With this picture gyrating in the internet, how many users have taken the trouble to verify the origin and authenticity of this picture?
The truth behind this picture was unearthed by Harald Doornbos, who interviewed the photographer in his blog. This picture was originally captured in Saudi Arabia, by 25 year old photographer Abdul Aziz al Otaibi, a Saudi national. The little boy sleeping between the graves was none other than his sister’s son, just posing in between two piles of stones, and who did not lose his parents at all but was only taking part in a project of the photographer.
As Abdul Aziz stated, his motive of capturing this picture was to only depict the irreplaceable love of a child for his parents, the love that cannot be substituted by anything or anybody else, even if the parents are dead.
In order to conclude his project he took his sisters’ son with him to the outskirts of Yanbu, where he build two stone graves and requested his sister’s son to lie between the stone graves and cover himself in a blanket.
Abdul Aziz first published the picture in Facebook during the first week of January, which did not receive much response, and he clearly stated that they were not real graves and he was completely against placing a child between real graves. As a precaution to avoid misconceptions, he also posted a picture of his sister’s son smiling between the graves.
When Abdul Aziz confronted the user of the first tweet, his response was shocking, he DM him as “Why don’t you just let go and claim it is a picture from Syria and gain a reward from God. You are exaggerating.”
Subsequently the user removed his tweet. Though the original tweet of the picture is removed the damage it caused is now irreversible.
Abdul Aziz has been reported saying, “I am really very annoyed by this,” he says, “It is just not fair to take one of my photos totally out of context and use it for your own propaganda.”

[Stored data]
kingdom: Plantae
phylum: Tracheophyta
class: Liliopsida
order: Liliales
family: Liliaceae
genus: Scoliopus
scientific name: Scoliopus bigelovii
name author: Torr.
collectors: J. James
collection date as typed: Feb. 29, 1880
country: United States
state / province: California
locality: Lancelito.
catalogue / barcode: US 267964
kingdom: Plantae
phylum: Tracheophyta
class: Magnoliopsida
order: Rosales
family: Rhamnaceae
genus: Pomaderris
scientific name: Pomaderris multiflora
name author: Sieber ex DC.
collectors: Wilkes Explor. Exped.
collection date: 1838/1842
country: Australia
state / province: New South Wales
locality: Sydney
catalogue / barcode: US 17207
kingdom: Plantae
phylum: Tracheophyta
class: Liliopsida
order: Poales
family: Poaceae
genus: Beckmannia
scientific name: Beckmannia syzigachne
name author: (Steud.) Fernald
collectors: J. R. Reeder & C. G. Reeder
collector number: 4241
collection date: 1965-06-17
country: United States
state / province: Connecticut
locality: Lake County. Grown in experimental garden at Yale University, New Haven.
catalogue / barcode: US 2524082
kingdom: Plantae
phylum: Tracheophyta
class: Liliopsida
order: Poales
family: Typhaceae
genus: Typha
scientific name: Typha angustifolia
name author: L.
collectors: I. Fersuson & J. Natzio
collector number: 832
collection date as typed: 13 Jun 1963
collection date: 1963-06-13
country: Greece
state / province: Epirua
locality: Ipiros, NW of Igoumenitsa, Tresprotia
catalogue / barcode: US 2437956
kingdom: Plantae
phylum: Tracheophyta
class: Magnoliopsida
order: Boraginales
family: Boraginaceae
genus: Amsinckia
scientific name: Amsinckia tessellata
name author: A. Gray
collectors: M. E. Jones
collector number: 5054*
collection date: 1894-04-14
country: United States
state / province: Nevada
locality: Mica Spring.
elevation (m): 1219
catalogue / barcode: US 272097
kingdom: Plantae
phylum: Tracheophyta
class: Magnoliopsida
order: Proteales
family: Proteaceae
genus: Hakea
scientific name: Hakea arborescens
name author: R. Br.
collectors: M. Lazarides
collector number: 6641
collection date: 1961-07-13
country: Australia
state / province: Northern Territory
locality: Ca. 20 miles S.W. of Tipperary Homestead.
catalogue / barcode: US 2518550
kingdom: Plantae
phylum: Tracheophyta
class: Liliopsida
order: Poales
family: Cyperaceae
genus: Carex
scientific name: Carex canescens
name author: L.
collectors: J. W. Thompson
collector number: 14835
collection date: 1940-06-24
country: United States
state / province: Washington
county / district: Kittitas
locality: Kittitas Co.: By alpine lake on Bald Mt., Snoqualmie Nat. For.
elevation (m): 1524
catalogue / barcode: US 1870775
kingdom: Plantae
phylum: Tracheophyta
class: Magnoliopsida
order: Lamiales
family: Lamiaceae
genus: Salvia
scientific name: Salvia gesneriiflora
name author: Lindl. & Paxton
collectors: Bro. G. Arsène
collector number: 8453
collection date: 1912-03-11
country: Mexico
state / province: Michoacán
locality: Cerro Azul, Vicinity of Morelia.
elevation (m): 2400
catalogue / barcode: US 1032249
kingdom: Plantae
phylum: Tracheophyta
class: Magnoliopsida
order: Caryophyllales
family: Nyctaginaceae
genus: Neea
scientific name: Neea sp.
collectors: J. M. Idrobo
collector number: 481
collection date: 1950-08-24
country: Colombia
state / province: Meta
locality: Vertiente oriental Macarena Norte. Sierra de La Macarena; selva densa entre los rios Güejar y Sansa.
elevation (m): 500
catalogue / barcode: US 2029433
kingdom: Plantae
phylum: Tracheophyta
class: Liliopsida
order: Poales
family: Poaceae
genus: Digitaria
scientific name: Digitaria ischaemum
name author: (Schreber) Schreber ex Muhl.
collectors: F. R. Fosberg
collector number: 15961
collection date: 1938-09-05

## Aim of the task:
In the text about the photo of the boy sleeping between graves, why did Abdul Aziz also post a picture of his sister's son smiling between the graves? Answer in one to three sentences.

## In response:
He posted the smiling picture as a precaution to avoid misconceptions. He had also stated clearly that the graves were not real.